§ **WHAT IS BEING ASKED**
Output the listing exactly, without its pictures.

§ **DATA SUPPLIED**
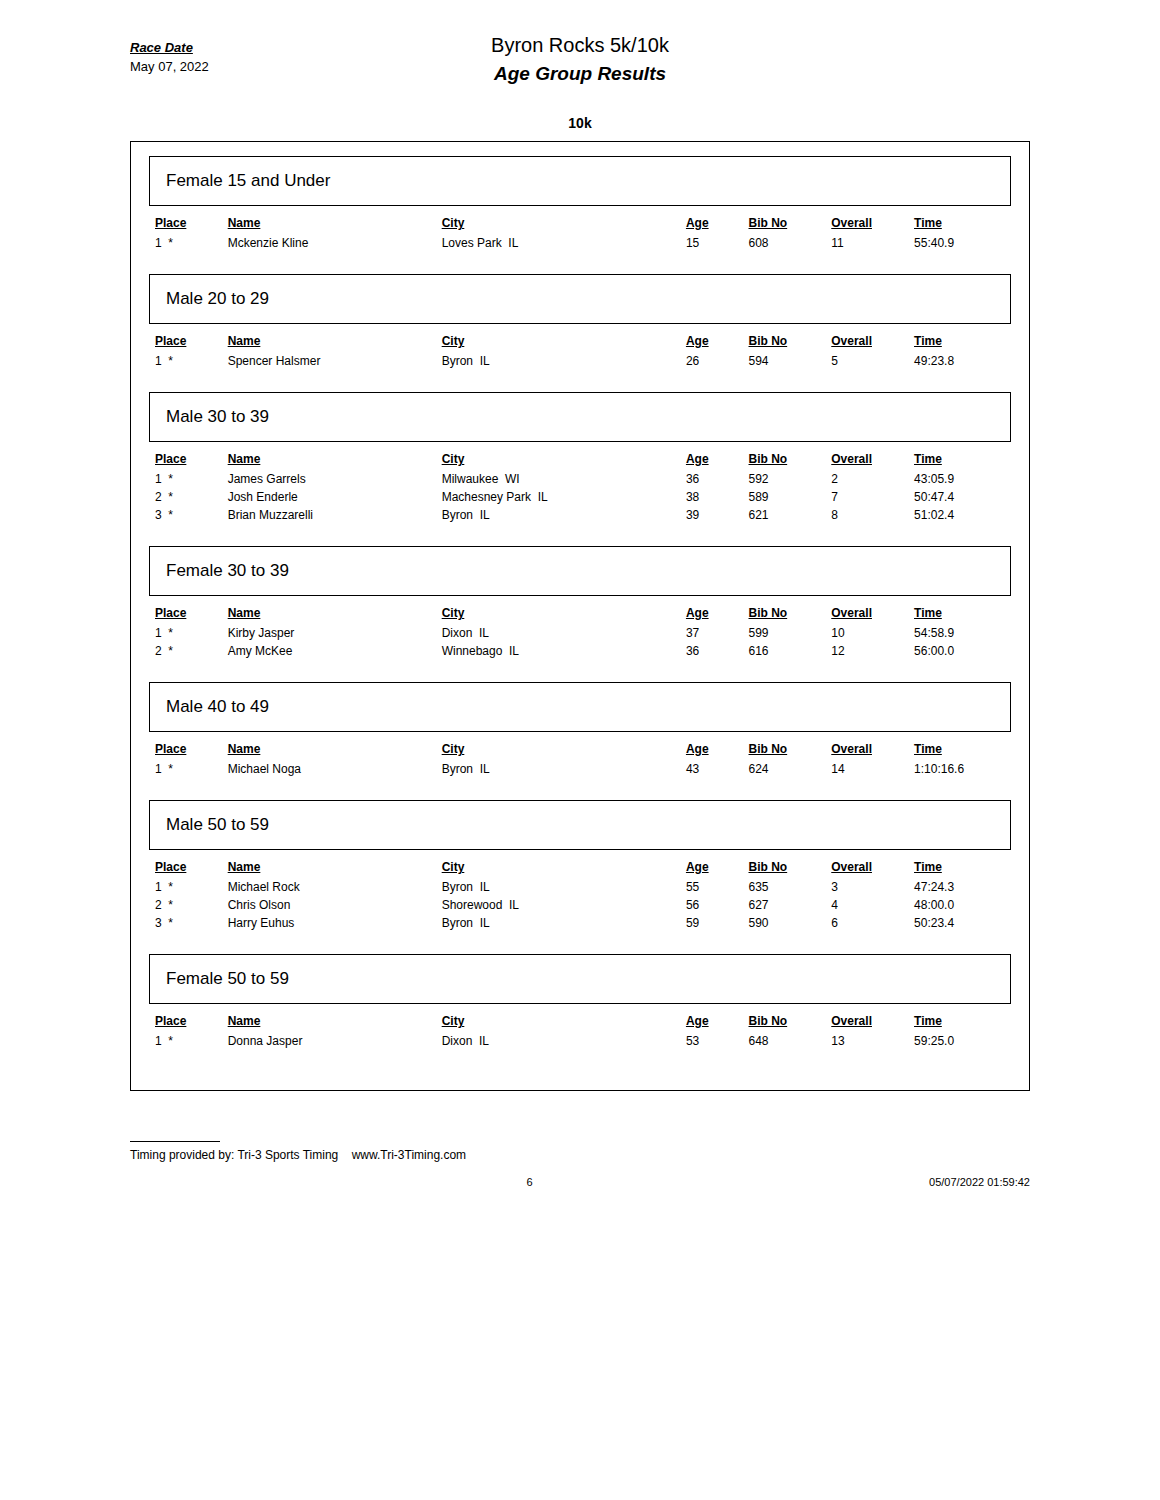Race Date
May 07, 2022
Byron Rocks 5k/10k
Age Group Results
10k
Female 15 and Under
| Place | Name | City | Age | Bib No | Overall | Time |
| --- | --- | --- | --- | --- | --- | --- |
| 1 * | Mckenzie Kline | Loves Park IL | 15 | 608 | 11 | 55:40.9 |
Male 20 to 29
| Place | Name | City | Age | Bib No | Overall | Time |
| --- | --- | --- | --- | --- | --- | --- |
| 1 * | Spencer Halsmer | Byron IL | 26 | 594 | 5 | 49:23.8 |
Male 30 to 39
| Place | Name | City | Age | Bib No | Overall | Time |
| --- | --- | --- | --- | --- | --- | --- |
| 1 * | James Garrels | Milwaukee WI | 36 | 592 | 2 | 43:05.9 |
| 2 * | Josh Enderle | Machesney Park IL | 38 | 589 | 7 | 50:47.4 |
| 3 * | Brian Muzzarelli | Byron IL | 39 | 621 | 8 | 51:02.4 |
Female 30 to 39
| Place | Name | City | Age | Bib No | Overall | Time |
| --- | --- | --- | --- | --- | --- | --- |
| 1 * | Kirby Jasper | Dixon IL | 37 | 599 | 10 | 54:58.9 |
| 2 * | Amy McKee | Winnebago IL | 36 | 616 | 12 | 56:00.0 |
Male 40 to 49
| Place | Name | City | Age | Bib No | Overall | Time |
| --- | --- | --- | --- | --- | --- | --- |
| 1 * | Michael Noga | Byron IL | 43 | 624 | 14 | 1:10:16.6 |
Male 50 to 59
| Place | Name | City | Age | Bib No | Overall | Time |
| --- | --- | --- | --- | --- | --- | --- |
| 1 * | Michael Rock | Byron IL | 55 | 635 | 3 | 47:24.3 |
| 2 * | Chris Olson | Shorewood IL | 56 | 627 | 4 | 48:00.0 |
| 3 * | Harry Euhus | Byron IL | 59 | 590 | 6 | 50:23.4 |
Female 50 to 59
| Place | Name | City | Age | Bib No | Overall | Time |
| --- | --- | --- | --- | --- | --- | --- |
| 1 * | Donna Jasper | Dixon IL | 53 | 648 | 13 | 59:25.0 |
Timing provided by: Tri-3 Sports Timing www.Tri-3Timing.com
6
05/07/2022 01:59:42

§ **TASK RESULT**
Race Date
May 07, 2022
Byron Rocks 5k/10k
Age Group Results
10k
Female 15 and Under
| Place | Name | City | Age | Bib No | Overall | Time |
| --- | --- | --- | --- | --- | --- | --- |
| 1 * | Mckenzie Kline | Loves Park IL | 15 | 608 | 11 | 55:40.9 |
Male 20 to 29
| Place | Name | City | Age | Bib No | Overall | Time |
| --- | --- | --- | --- | --- | --- | --- |
| 1 * | Spencer Halsmer | Byron IL | 26 | 594 | 5 | 49:23.8 |
Male 30 to 39
| Place | Name | City | Age | Bib No | Overall | Time |
| --- | --- | --- | --- | --- | --- | --- |
| 1 * | James Garrels | Milwaukee WI | 36 | 592 | 2 | 43:05.9 |
| 2 * | Josh Enderle | Machesney Park IL | 38 | 589 | 7 | 50:47.4 |
| 3 * | Brian Muzzarelli | Byron IL | 39 | 621 | 8 | 51:02.4 |
Female 30 to 39
| Place | Name | City | Age | Bib No | Overall | Time |
| --- | --- | --- | --- | --- | --- | --- |
| 1 * | Kirby Jasper | Dixon IL | 37 | 599 | 10 | 54:58.9 |
| 2 * | Amy McKee | Winnebago IL | 36 | 616 | 12 | 56:00.0 |
Male 40 to 49
| Place | Name | City | Age | Bib No | Overall | Time |
| --- | --- | --- | --- | --- | --- | --- |
| 1 * | Michael Noga | Byron IL | 43 | 624 | 14 | 1:10:16.6 |
Male 50 to 59
| Place | Name | City | Age | Bib No | Overall | Time |
| --- | --- | --- | --- | --- | --- | --- |
| 1 * | Michael Rock | Byron IL | 55 | 635 | 3 | 47:24.3 |
| 2 * | Chris Olson | Shorewood IL | 56 | 627 | 4 | 48:00.0 |
| 3 * | Harry Euhus | Byron IL | 59 | 590 | 6 | 50:23.4 |
Female 50 to 59
| Place | Name | City | Age | Bib No | Overall | Time |
| --- | --- | --- | --- | --- | --- | --- |
| 1 * | Donna Jasper | Dixon IL | 53 | 648 | 13 | 59:25.0 |
Timing provided by: Tri-3 Sports Timing www.Tri-3Timing.com
6
05/07/2022 01:59:42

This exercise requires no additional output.